Now suppose $k\leq n$, and let $G_+=(V_+,E_+)$ be the augmented graph defined in the reduction step, where $V_+=V\cup\{a,b\}$ and $E_+=E\cup\{\{a,b\}\}$. If $G$ has an independent set $S \subseteq V$ with $|S|\geq k$, then $V\setminus S$ is a vertex cover of $G$ by the complement lemma. Define $C_+ := (V\setminus S)\cup\{a\}$. The set $C_+$ covers every edge in $E$ because $V\setminus S$ covers every edge of $G$, and it covers the added edge $\{a,b\}$ because $a\in C_+$. Thus $C_+$ is a vertex cover of $G_+$. Its size satisfies
\begin{align*}
|C_+| = |V|-|S|+1 \leq n-k+1.
\end{align*}
Conversely, suppose $G_+$ has a vertex cover $C_+\subseteq V_+$ with $|C_+|\leq n-k+1$. Define $C := C_+\cap V$. Every edge in $E$ is also an edge in $E_+$ and has both endpoints in $V$, so the fact that $C_+$ covers every edge of $G_+$ implies that $C$ covers every edge in $E$. Therefore $C$ is a vertex cover of $G$. Since every vertex cover of $G_+$ must contain at least one of $a$ or $b$ to cover the edge $\{a,b\}$, and since neither $a$ nor $b$ lies in $V$, we have
\begin{align*}
|C| \leq |C_+|-1 \leq n-k.
\end{align*}
By the complement lemma and the cardinality computation, $S:=V\setminus C$ is an independent set in $G$ with $|S|\geq k$.
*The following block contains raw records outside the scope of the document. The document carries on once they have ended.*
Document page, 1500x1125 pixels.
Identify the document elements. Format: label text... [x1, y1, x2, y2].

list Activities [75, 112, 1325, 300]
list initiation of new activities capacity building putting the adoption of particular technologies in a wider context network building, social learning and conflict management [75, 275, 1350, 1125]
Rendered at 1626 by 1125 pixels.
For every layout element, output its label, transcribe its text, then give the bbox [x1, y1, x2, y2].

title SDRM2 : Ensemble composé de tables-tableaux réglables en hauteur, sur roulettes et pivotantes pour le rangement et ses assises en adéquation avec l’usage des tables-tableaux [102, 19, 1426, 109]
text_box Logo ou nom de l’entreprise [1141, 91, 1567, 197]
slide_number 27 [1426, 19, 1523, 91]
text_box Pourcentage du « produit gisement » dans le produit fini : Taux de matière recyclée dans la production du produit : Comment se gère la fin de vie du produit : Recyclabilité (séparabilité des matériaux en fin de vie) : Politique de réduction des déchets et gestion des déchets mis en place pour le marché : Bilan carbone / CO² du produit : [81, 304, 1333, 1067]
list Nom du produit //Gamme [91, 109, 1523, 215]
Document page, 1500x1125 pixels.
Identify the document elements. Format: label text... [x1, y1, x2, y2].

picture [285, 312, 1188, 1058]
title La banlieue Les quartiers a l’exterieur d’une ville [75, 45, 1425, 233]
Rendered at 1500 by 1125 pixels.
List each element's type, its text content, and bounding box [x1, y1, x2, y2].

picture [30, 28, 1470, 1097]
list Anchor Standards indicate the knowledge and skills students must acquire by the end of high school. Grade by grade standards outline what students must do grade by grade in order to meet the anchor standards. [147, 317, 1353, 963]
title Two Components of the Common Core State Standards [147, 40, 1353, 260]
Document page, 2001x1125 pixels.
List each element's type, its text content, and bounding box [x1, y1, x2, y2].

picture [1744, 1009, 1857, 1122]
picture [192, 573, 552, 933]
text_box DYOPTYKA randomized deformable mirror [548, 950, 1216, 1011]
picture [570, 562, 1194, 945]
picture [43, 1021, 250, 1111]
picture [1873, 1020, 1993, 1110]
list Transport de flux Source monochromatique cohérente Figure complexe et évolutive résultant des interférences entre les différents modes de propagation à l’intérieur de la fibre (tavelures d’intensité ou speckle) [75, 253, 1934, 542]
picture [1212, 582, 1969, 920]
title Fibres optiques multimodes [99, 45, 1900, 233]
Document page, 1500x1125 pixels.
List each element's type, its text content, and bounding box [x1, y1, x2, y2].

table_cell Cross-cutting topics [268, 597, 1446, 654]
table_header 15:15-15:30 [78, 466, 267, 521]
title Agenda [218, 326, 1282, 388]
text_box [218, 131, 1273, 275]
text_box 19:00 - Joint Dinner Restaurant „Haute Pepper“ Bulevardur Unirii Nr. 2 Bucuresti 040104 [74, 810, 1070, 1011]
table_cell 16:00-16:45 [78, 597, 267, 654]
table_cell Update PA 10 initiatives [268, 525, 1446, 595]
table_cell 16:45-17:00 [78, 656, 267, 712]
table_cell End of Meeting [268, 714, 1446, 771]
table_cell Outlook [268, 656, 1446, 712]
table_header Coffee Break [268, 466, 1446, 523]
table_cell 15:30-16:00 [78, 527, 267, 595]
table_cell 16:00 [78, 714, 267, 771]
Thus $(G,k) \in \mathrm{INDEPENDENT}\text{-}\mathrm{SET}$ if and only if $f(G,k) \in \mathrm{VERTEX}\text{-}\mathrm{COVER}$.
The map $f$ is computable in polynomial time, so $\mathrm{INDEPENDENT}\text{-}\mathrm{SET} \leq_p \mathrm{VERTEX}\text{-}\mathrm{COVER}$ by the definition of polynomial-time many-one reduction. Since $\mathrm{INDEPENDENT}\text{-}\mathrm{SET}$ is NP-complete by Independent Set Is NP-Complete, this proves that $\mathrm{VERTEX}\text{-}\mathrm{COVER}$ is NP-hard. Together with $\mathrm{VERTEX}\text{-}\mathrm{COVER} \in \mathrm{NP}$, we conclude that $\mathrm{VERTEX}\text{-}\mathrm{COVER}$ is NP-complete.
[/step]